The Creation of a New
Mythology

On the morning of the 8th of December, 1941.

I was still asleep when my wife awoke me to hear the radio broadcast. As I had a presentiment about it, I instantly got up and listened in, and though I heard the broadcast, maybe, from the middle, the same news was being announced repeatedly.

“The announcement of the Army and Navy Sections of the Imperial Headquarters: The Imperial Japanese Army and Naval Forces have entered into a condition of hostilities against the Anglo-American Forces, before daybreak of today, the 8th of December, in the Western Pacific.”

I felt something like an electric shock coursing through my being. I felt some excitement but it was quite different from a feeling of surprise. It was not because what I had presupposed has been realized, but because I have instantly felt deeply in my bosom the acknowledgment of the fact that what should naturally come to pass has been actually realized. And what I thought was that at this same instant the whole nation must be feeling, before their radio receiving sets, the same emotion that I was feeling.

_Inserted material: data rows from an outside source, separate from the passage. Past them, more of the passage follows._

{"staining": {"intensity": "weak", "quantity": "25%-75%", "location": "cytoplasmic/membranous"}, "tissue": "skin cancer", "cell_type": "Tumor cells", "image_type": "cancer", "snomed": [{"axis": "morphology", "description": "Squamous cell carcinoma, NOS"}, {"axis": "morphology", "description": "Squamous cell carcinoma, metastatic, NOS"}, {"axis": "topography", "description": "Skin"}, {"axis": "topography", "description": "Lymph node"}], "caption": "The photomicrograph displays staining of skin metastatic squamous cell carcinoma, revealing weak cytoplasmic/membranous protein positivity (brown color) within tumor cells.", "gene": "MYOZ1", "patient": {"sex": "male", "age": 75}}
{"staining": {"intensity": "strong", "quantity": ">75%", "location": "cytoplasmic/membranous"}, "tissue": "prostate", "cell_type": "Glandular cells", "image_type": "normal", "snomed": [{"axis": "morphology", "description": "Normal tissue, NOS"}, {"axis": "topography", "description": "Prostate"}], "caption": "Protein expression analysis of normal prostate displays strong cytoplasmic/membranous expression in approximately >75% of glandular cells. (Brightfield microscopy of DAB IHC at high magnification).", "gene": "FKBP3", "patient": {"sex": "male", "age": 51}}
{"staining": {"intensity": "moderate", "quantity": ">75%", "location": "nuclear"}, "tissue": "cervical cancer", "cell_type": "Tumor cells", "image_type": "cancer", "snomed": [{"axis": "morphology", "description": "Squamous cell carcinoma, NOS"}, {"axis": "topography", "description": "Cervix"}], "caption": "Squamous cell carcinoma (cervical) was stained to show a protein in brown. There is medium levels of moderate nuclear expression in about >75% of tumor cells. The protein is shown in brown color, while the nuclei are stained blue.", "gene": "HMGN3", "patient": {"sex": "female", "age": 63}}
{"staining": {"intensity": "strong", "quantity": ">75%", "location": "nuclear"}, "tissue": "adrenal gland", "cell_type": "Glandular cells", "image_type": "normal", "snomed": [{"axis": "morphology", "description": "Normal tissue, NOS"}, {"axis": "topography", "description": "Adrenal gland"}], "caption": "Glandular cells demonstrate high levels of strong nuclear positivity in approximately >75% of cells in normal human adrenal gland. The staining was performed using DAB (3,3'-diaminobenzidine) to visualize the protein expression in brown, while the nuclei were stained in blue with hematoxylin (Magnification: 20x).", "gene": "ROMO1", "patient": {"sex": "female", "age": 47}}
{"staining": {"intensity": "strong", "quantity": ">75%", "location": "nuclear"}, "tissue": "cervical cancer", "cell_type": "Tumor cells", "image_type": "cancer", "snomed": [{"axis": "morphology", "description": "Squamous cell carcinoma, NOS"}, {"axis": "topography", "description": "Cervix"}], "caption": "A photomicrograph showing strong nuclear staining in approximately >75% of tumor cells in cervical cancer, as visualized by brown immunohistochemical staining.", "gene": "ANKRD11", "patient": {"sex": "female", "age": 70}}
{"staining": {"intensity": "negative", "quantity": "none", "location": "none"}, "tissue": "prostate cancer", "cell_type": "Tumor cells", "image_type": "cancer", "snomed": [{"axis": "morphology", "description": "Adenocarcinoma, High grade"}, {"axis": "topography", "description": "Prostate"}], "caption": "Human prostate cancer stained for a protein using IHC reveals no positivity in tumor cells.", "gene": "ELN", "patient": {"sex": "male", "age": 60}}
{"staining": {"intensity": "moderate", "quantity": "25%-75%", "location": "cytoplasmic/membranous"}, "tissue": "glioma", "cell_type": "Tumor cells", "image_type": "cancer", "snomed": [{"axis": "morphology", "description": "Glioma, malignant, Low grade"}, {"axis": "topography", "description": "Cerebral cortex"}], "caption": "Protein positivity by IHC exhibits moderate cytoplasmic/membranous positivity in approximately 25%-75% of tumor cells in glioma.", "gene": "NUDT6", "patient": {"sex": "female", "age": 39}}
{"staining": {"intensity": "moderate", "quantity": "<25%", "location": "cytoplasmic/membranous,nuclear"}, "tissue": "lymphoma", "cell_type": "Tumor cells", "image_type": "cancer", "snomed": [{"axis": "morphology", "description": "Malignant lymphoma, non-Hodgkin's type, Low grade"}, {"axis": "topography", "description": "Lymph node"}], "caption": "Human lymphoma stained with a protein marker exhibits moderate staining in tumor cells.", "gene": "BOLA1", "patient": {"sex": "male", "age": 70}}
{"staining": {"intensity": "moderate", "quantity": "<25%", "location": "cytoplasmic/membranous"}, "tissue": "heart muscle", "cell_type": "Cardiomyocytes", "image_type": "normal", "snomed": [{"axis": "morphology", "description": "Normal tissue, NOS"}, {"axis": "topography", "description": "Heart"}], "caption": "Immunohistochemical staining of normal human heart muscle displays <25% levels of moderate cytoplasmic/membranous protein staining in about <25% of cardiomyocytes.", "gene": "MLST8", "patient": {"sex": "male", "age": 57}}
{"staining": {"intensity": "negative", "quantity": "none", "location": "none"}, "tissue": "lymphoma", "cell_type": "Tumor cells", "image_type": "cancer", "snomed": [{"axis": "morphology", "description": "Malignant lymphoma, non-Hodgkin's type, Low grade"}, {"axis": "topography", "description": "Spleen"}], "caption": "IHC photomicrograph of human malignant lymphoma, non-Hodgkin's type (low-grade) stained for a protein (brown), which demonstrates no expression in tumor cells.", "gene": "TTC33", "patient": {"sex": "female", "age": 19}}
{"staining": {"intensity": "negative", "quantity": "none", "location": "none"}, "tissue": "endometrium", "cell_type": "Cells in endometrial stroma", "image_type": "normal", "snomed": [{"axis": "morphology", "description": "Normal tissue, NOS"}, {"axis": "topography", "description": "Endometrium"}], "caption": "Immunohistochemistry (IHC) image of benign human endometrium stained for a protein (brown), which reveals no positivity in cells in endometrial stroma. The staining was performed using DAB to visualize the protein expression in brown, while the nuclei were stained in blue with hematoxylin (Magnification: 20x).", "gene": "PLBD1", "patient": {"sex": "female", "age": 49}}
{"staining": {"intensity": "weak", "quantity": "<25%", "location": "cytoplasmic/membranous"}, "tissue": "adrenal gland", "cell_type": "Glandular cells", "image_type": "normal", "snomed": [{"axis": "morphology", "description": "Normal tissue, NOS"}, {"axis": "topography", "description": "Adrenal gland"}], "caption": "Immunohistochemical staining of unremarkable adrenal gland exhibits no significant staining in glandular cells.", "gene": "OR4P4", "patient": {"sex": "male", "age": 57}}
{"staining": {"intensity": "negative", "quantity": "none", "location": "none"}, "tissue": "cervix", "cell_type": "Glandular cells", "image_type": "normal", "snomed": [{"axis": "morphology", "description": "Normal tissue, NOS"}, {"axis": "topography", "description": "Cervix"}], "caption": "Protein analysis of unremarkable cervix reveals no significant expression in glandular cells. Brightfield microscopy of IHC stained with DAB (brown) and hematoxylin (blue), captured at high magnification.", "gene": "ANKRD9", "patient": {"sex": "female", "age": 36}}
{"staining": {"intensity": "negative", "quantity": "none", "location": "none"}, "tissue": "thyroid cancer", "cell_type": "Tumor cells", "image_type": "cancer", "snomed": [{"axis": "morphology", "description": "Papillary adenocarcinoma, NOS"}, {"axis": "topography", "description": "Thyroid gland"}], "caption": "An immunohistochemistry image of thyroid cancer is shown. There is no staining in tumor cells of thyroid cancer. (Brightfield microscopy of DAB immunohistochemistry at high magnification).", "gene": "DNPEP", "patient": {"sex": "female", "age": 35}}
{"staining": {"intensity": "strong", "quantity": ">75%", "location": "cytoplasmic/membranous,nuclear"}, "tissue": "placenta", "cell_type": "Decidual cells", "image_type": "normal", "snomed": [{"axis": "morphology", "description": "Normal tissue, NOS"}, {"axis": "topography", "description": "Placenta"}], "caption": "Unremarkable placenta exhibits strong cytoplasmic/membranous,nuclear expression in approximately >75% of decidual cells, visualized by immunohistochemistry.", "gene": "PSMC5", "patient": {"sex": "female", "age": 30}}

It was quite another thing from the fact that we met with some astounding situation. Although it is true that an astonishing situation has set in, and however an astonishing commencement of the situation it might be, it is merely the fact which the Japanese people acknowledge with high pride. A certain anxiety which was haunted by the empty visions of Japanese-American parley has in a moment been obliterated. The popular expresssion that “the dark clouds cleared up and the bright blue sky appeared,” may perhaps most straightforwardly express the emotion of the nation at this moment.

Hearing the brilliant results of our assaults one after another by radio news announcements, I now began to succumb to the magnificent emotion that the creation of a new mythology has begun. I do not exaggerate, when I say that I saw in my vision the figures of gods, holding halberds in their hands, and going on their way to rule over the Great Eight-Islands. In ancient times the gods of our ancestors came down from the Takamagahara (“Empire of Heaven” in the Japanese mythology), and subduing those who were not loyal, founded Japan, our Fatherland. That is, indeed, the very history of the creation in mythology, which is so brilliant as to dazzle us now to turn back and see. By the consummation of that mythology the dawn of Japan began.

On that day, in front of my radio receiving set, I could not but think with tears of emotion about the endeavours for the creation of a New Mythology, which Japan, our Mother-country, has just begun once more. The New Mythology has now been begun on a magnificent scale. Our Mother-country, Japan, is carrying out her God-given mission on the Great Eight-Islands surrounded by blue seas.

But we know quite thoroughly that great perseverance and sacrifices were necessary in the history of the former mythology. When we look in retrospect at that mythology, we cannot but conceive a feeling of piety towards the magnitude of the sacrifices suffered. That spirit of sacrifice has copiously flowed through the blood-vessels of us, the Japanese people, for several thousand years like a stream of river.

Now that the magnificent task of creating the New Mythology has once more begun, it is needless to say that, as before, the greater perseverance and sacrifices are necessary. The Japanese people must have felt all these matters at an instant in their bosoms. In other words, this satisfactory task cannot be accomplished by merely making a boisterous pageant of it, but it must be struggled through and consummated with presence of mind, serenity, and clenched teeth.